TASK REQUIREMENTS — Count how many lines in the data below include "dies". Answer with the number only.

Source records
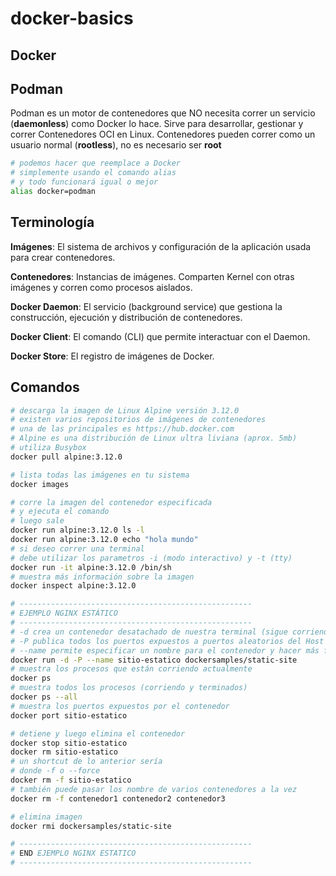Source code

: # docker-basics

Docker
-------

Podman
-------
Podman es un motor de contenedores que NO necesita correr un servicio (**daemonless**) como Docker lo hace.
Sirve para desarrollar, gestionar y correr Contenedores OCI en Linux.
Contenedores pueden correr como un usuario normal (**rootless**), no es necesario ser **root**

```bash
# podemos hacer que reemplace a Docker
# simplemente usando el comando alias
# y todo funcionará igual o mejor
alias docker=podman
```

Terminología
-------------
**Imágenes**: El sistema de archivos y configuración de la aplicación usada para crear contenedores.

**Contenedores**: Instancias de imágenes. Comparten Kernel con otras imágenes y corren como procesos aislados.

**Docker Daemon**: El servicio (background service) que gestiona la construcción, ejecución y distribución de contenedores.

**Docker Client**: El comando (CLI) que permite interactuar con el Daemon.

**Docker Store**: El registro de imágenes de Docker.

Comandos
----------
```bash
# descarga la imagen de Linux Alpine versión 3.12.0
# existen varios repositorios de imágenes de contenedores
# una de las principales es https://hub.docker.com 
# Alpine es una distribución de Linux ultra liviana (aprox. 5mb)
# utiliza Busybox
docker pull alpine:3.12.0 

# lista todas las imágenes en tu sistema
docker images

# corre la imagen del contenedor especificada
# y ejecuta el comando
# luego sale
docker run alpine:3.12.0 ls -l
docker run alpine:3.12.0 echo "hola mundo"
# si deseo correr una terminal 
# debe utilizar los parametros -i (modo interactivo) y -t (tty)
docker run -it alpine:3.12.0 /bin/sh  
# muestra más información sobre la imagen
docker inspect alpine:3.12.0

# ----------------------------------------------------
# EJEMPLO NGINX ESTÁTICO
# ----------------------------------------------------
# -d crea un contenedor desatachado de nuestra terminal (sigue corriendo después de cerrar la terminal)
# -P publica todos los puertos expuestos a puertos aleatorios del Host
# --name permite especificar un nombre para el contenedor y hacer más fácil su referencia
docker run -d -P --name sitio-estatico dockersamples/static-site
# muestra los procesos que están corriendo actualmente
docker ps
# muestra todos los procesos (corriendo y terminados)
docker ps --all
# muestra los puertos expuestos por el contenedor
docker port sitio-estatico

# detiene y luego elimina el contenedor
docker stop sitio-estatico
docker rm sitio-estatico
# un shortcut de lo anterior sería
# donde -f o --force
docker rm -f sitio-estatico
# también puede pasar los nombre de varios contenedores a la vez
docker rm -f contenedor1 contenedor2 contenedor3

# elimina imagen
docker rmi dockersamples/static-site

# ----------------------------------------------------
# END EJEMPLO NGINX ESTATICO 
# ----------------------------------------------------


```
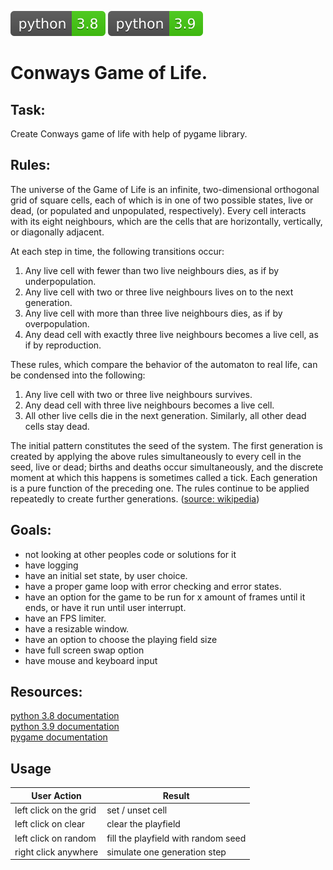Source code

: [![Python Version 3.8](assets/github/python-3.8.svg)](https://docs.python.org/3.8/index.html)
[![Python Version 3.9](assets/github/python-3.9.svg)](https://docs.python.org/3.9/index.html)

# Conways Game of Life.

## Task:
Create Conways game of life with help of pygame library.

## Rules:
The universe of the Game of Life is an infinite, two-dimensional orthogonal grid of square cells, each of which is
in one of two possible states, live or dead, (or populated and unpopulated, respectively). Every cell interacts
with its eight neighbours, which are the cells that are horizontally, vertically, or diagonally adjacent.

At each step in time, the following transitions occur:

1. Any live cell with fewer than two live neighbours dies, as if by underpopulation.
2. Any live cell with two or three live neighbours lives on to the next generation.
3. Any live cell with more than three live neighbours dies, as if by overpopulation.
4. Any dead cell with exactly three live neighbours becomes a live cell, as if by reproduction.

These rules, which compare the behavior of the automaton to real life, can be condensed into the following:

1. Any live cell with two or three live neighbours survives.
2. Any dead cell with three live neighbours becomes a live cell.
3. All other live cells die in the next generation. Similarly, all other dead cells stay dead.

The initial pattern constitutes the seed of the system. The first generation is created by applying the above rules
simultaneously to every cell in the seed, live or dead; births and deaths occur simultaneously, and the
discrete moment at which this happens is sometimes called a tick. Each generation is a pure function of
the preceding one. The rules continue to be applied repeatedly to create further generations.
([source: wikipedia](https://en.wikipedia.org/wiki/Conway%27s_Game_of_Life#Rules))

## Goals:
- not looking at other peoples code or solutions for it
- have logging
- have an initial set state, by user choice.
- have a proper game loop with error checking and error states.
- have an option for the game to be run for x amount of frames until it ends, or have it run until user interrupt.
- have an FPS limiter.
- have a resizable window.
- have an option to choose the playing field size
- have full screen swap option
- have mouse and keyboard input

## Resources:
[python 3.8 documentation](https://docs.python.org/3.8/index.html) <br>
[python 3.9 documentation](https://docs.python.org/3.9/index.html) <br>
[pygame documentation](https://www.pygame.org/docs/)

## Usage
User Action | Result
--- | ---
left click on the grid | set / unset cell
left click on clear | clear the playfield
left click on random | fill the playfield with random seed
right click anywhere | simulate one generation step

SOLUTION TO THIS EXERCISE — 2